PHOENIX (AP) -- Diane Douglas has said her election win as Arizona's state superintendent of public instruction was a mandate to end new school standards known as Common Core, but a top aide says she won't be trying to immediately throw out the state's version.

Douglas' Chief of Staff Michael Bradley, a former legislative policy adviser, said there are checks and balances that keep any one elected official from making dramatic changes, the Arizona Capitol Times reported.

"What we'll be working towards with the Legislature and the governor's office, is to come up with a process to keep high standards in Arizona that are developed through a broad reach of educational professionals here, school districts, parents, teachers; bringing those people together so we have the highest standards possible," Bradley said.

A former Peoria school board member, Douglas defeated incumbent John Huppenthal in the Republican primary election and narrowly edged Democrat David Garcia in the general election.

Douglas waged a low-key campaign in which she largely avoided public events in favor of tea party gatherings and conservative talk radio interviews. She takes office in January.

She said shortly after the general election that news coverage that painted her as a one-issue candidate focused on ending Common Core meant that's what voters knew about her when they cast their ballots.

While Douglas' critics said during the campaign that she could not single-handedly toss Common Core, she could gum up the works. The superintendent heads the state Department of Education and is a member of the state Board of Education.

Pearl Chang Esau, president and CEO of Expect More Arizona, a nonprofit that is a staunch supporter of the standards, said Bradley's Douglas' intended approach, as described by Bradley, is a wise one.

"It is about the right time to start looking at them and saying, `These have been in classrooms, what have we learned?
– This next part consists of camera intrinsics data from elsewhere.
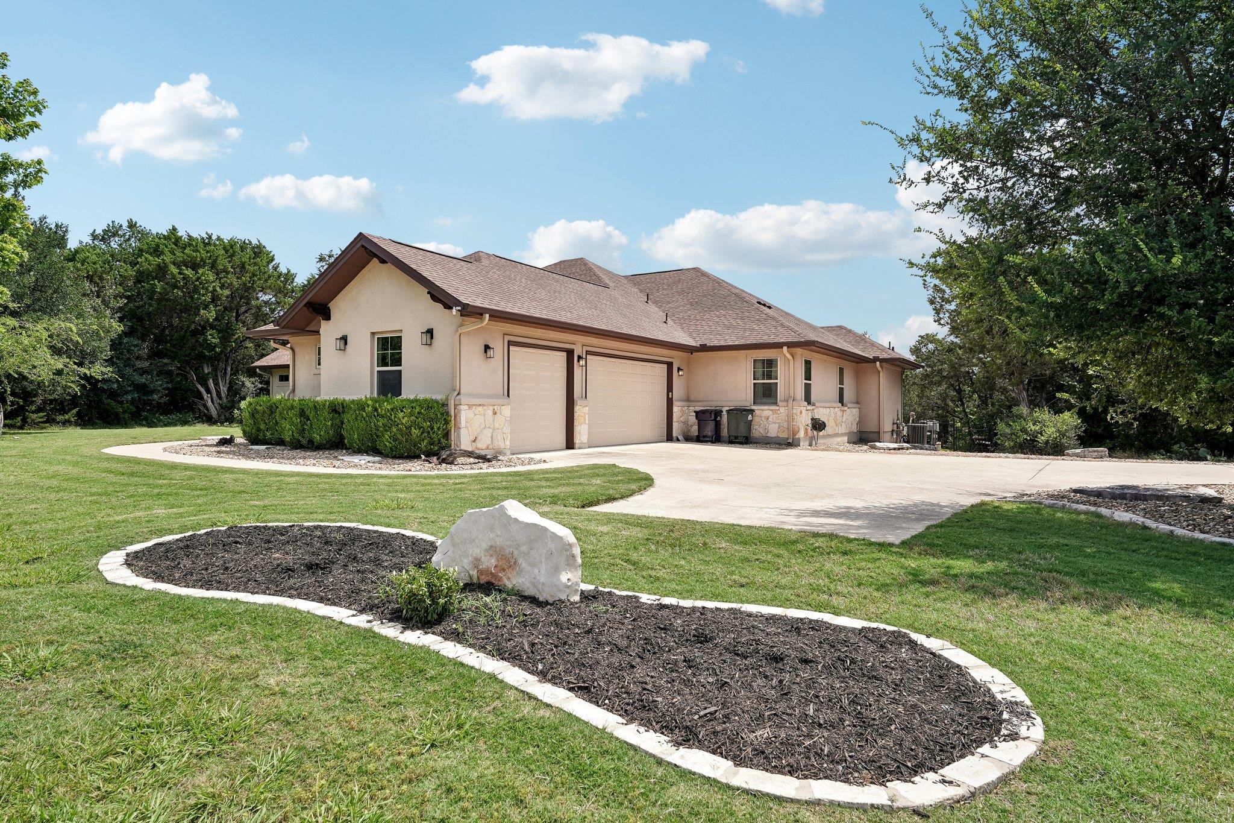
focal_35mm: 20
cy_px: 412
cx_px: 617
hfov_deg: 83.1
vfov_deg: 61.2
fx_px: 696
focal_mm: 20.3
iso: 400
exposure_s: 1/640
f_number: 8
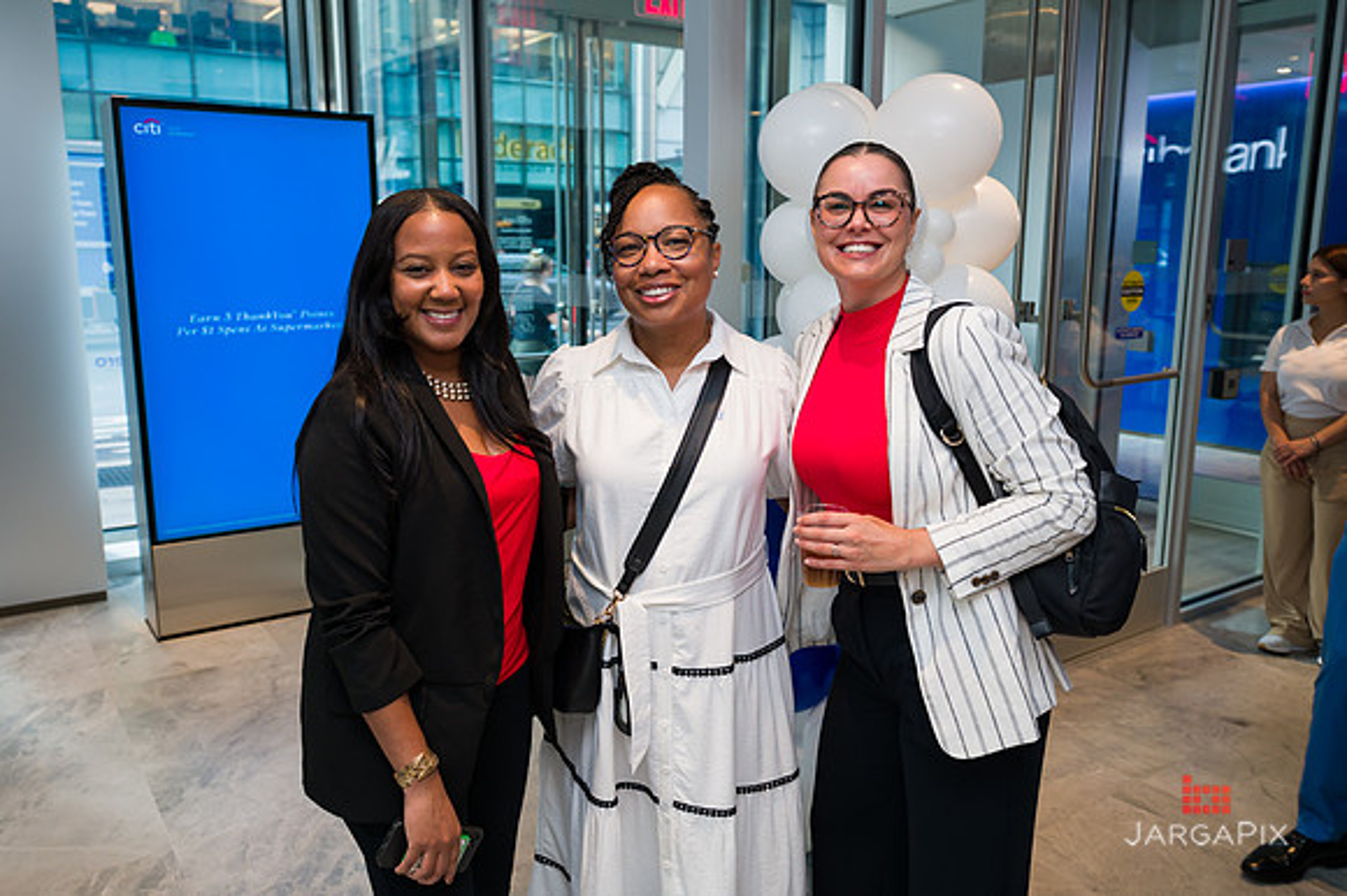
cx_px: 653
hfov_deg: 64.5
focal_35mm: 29
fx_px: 1067
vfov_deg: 45.6
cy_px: 434
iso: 400
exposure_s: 1/200
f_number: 3.5
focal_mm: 27.5
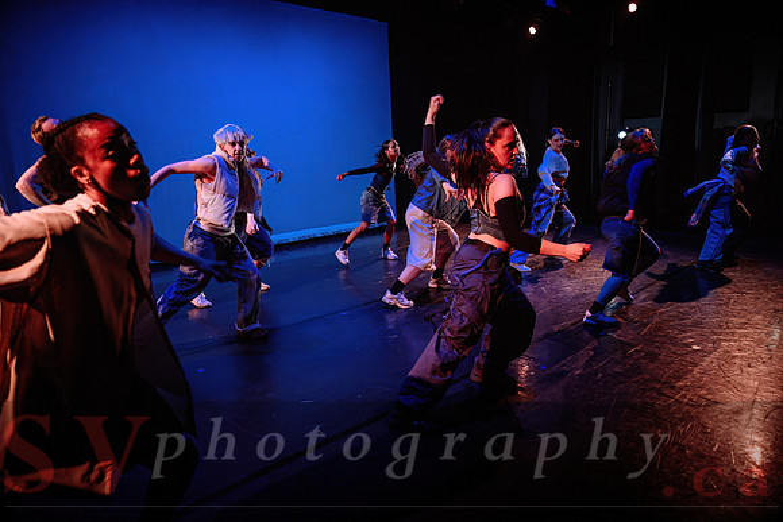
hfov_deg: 73.7
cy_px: 261
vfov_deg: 53.2
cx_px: 392
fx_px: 522
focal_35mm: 24
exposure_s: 1/300
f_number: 2.8
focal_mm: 24
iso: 1600
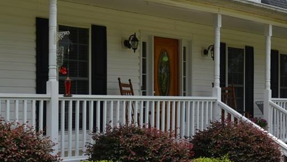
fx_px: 571
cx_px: 107
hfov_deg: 28.1
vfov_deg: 16.1
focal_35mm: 75
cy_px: 110
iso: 200
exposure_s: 1/250
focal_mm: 24
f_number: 10
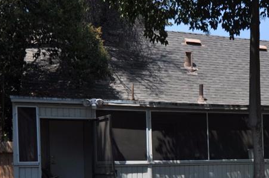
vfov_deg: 23.7
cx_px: 265
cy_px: 175
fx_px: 408
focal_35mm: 55
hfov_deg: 33.6
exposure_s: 1/320
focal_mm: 11
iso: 200
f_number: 9
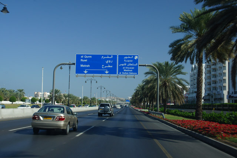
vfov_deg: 29.8
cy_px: 79
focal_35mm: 45
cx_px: 118
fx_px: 296
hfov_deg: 43.6
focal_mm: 30
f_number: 11
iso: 200
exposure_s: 1/100
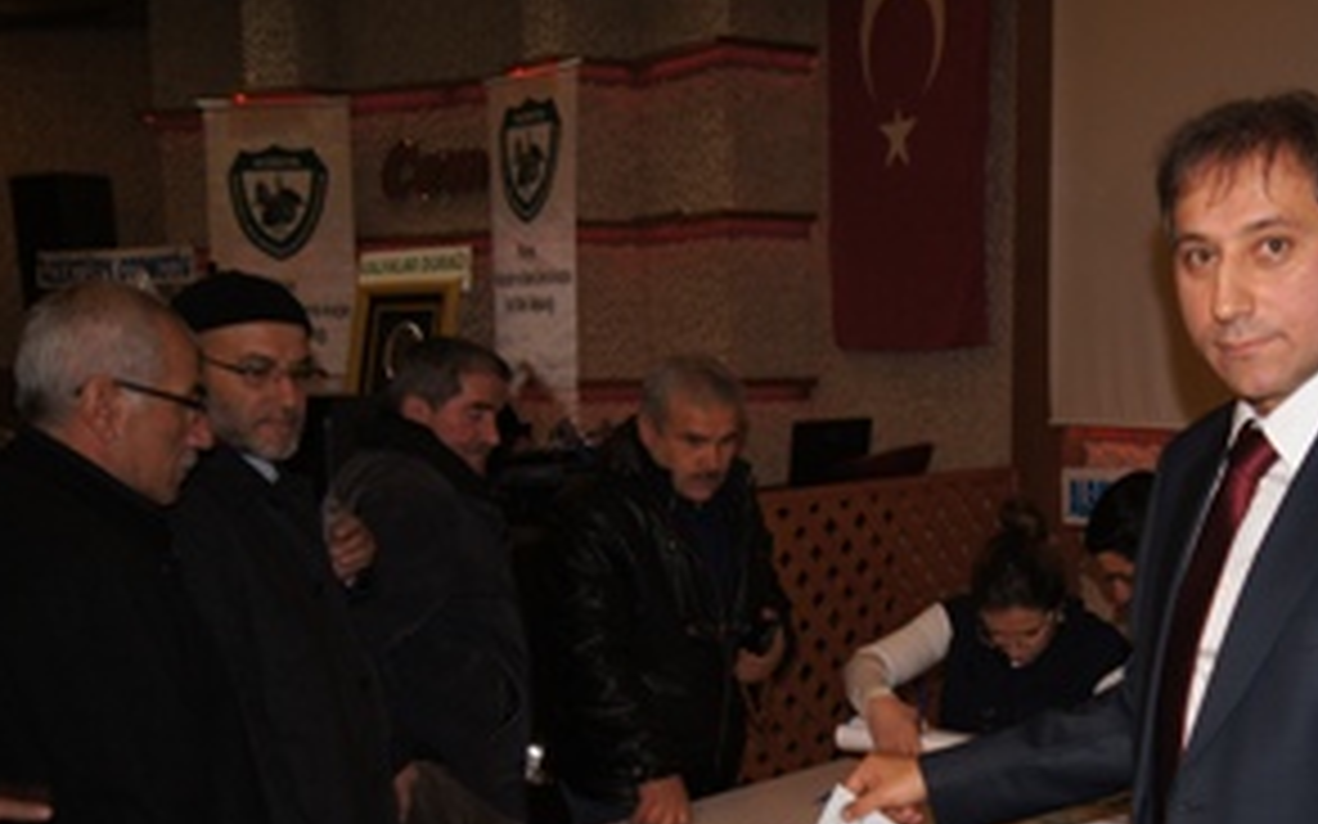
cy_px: 657
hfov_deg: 45.6
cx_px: 990
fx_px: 1508
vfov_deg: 29.8
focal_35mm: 42
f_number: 5.6
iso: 400
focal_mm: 18
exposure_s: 1/60
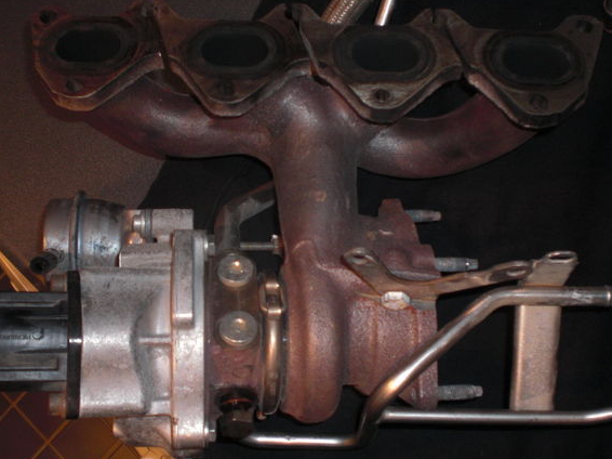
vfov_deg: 33.6
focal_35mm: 43
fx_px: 760
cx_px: 275
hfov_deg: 43.8
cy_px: 222
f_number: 3.1
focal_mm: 6.3
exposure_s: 1/30
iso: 200
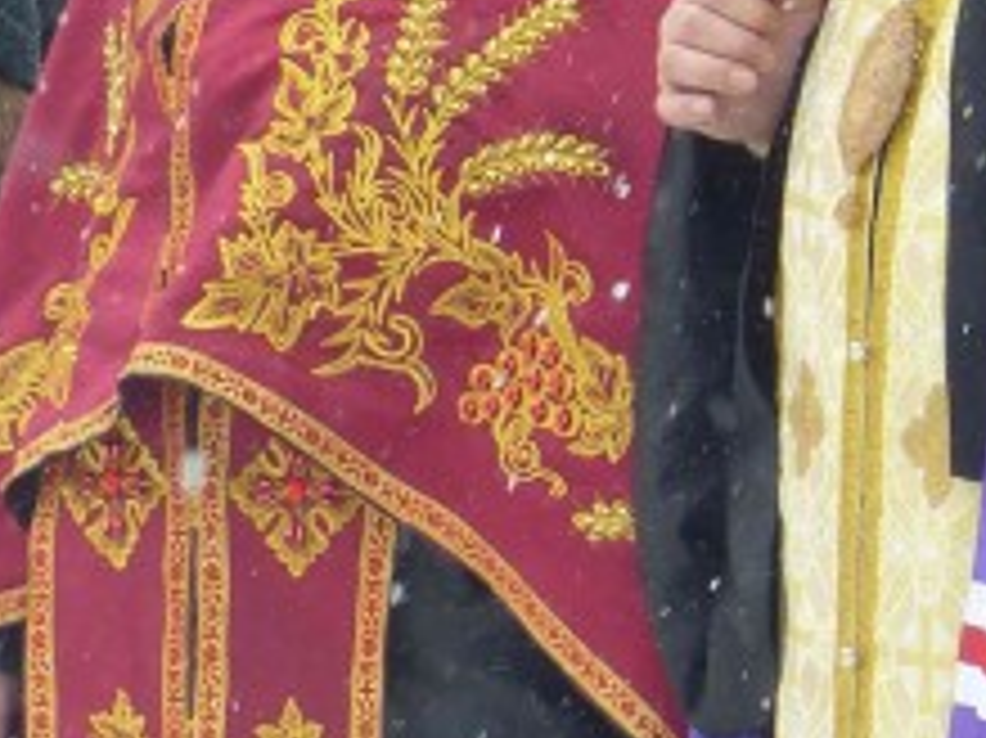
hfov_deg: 5.0
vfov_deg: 3.8
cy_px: 252
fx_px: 11046
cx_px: 1927
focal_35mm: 388
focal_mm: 15
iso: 100
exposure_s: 1/250
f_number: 4
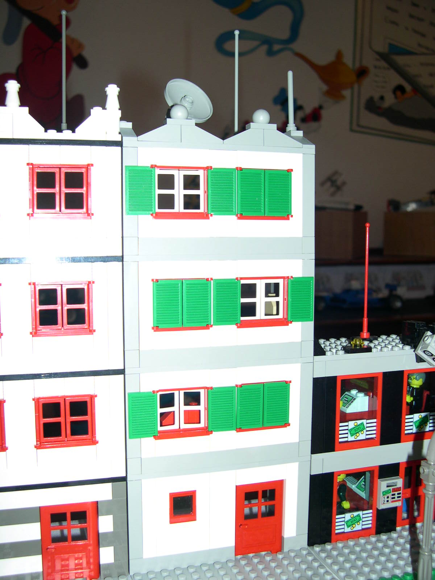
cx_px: 218
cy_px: 290
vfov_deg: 49.0
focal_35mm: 38
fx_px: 637
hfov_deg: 37.7
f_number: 2.8
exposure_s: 1/60
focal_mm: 8
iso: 100
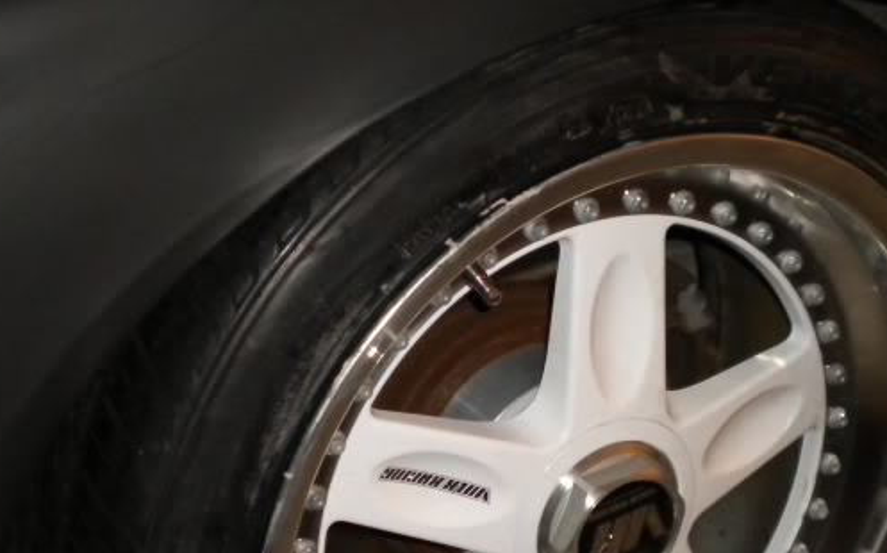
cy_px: 448
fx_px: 1691
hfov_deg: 29.4
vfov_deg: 18.4
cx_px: 430
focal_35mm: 70
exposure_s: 1/30
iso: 400
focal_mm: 7.4
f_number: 3.5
Are there tweaks we want to make here and there?'" Esau said. "I think we would support a process like that."

However, Esau said she doesn't think Arizona can sustain another major change in standards.

Bradley said Douglas wants flexibility for Arizona to make changes to its standards without having to get approval from the 45 other states that are part of the association of states that developed them.

He said Douglas also wants districts to have flexibility to spend teaching time on their own distinct needs instead of working all year on a single set of standards.